From 2000 to 2005, the cost of the institution's yearly charity care more than doubled to $9 million; the care is significantly but not entirely for immigrants. A third of the total now goes to the low-income women, a veritable United Nations, who are seen through Holy Cross's Maternity Partnership with the county.
President and chief executive Kevin Sexton has no qualms: "As much as I am interested in public policy and public issues, I basically suspend that at the door of a health care facility and believe that everyone needs care."
The pressures on Holy Cross mirror those at other facilities in the region, though they fall far short of the intense demands that providers face in towns and cities along the U.S.-Mexican border. Washington Hospital Center regularly translates documents and physician-patient communication into nearly a dozen languages, including Turkish and Tagolog. Inova Health Systems estimates that it spends at least $10 million on such services, outreach programs and charity care for uninsured immigrants in Northern Virginia. In Fairfax County, more than one in seven births are to immigrants, according to one estimate.

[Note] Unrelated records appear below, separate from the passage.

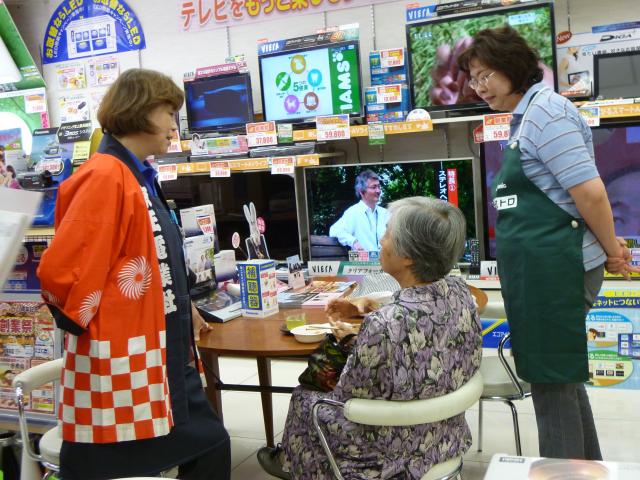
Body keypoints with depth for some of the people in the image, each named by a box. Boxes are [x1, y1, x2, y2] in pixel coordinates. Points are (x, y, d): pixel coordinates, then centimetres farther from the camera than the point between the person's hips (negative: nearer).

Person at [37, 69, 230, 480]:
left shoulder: (139, 178, 12)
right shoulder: (105, 176, -19)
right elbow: (58, 273, -23)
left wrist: (179, 309, 19)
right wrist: (91, 329, -10)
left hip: (163, 357, 10)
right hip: (119, 365, -10)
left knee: (211, 446, 17)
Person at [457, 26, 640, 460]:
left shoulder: (544, 110, -14)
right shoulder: (526, 116, 17)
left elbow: (590, 191, -20)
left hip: (554, 269, -10)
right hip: (540, 269, 10)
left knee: (552, 381, 0)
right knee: (562, 376, 19)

Critics cite the burden they say newly arrived immigrants place on health care as one rationale for restricting their numbers. Last year, the federal government set aside $1 billion to cover emergency room care for illegal immigrants through 2009. The full medical bill to U.S. hospitals, clinics and taxpayers probably exceeds $6 billion annually, calculates Steven Camarota of the Center for Immigration Studies, a research group that seeks "fewer immigrants but a warmer welcome for those admitted."
Still, Camarota thinks proposals to deny access to treatment misdirect the debate. "Either you select immigrants who are self-sufficient and don't need help from the government, or you shut up about the cost," he said. "There's no middle ground."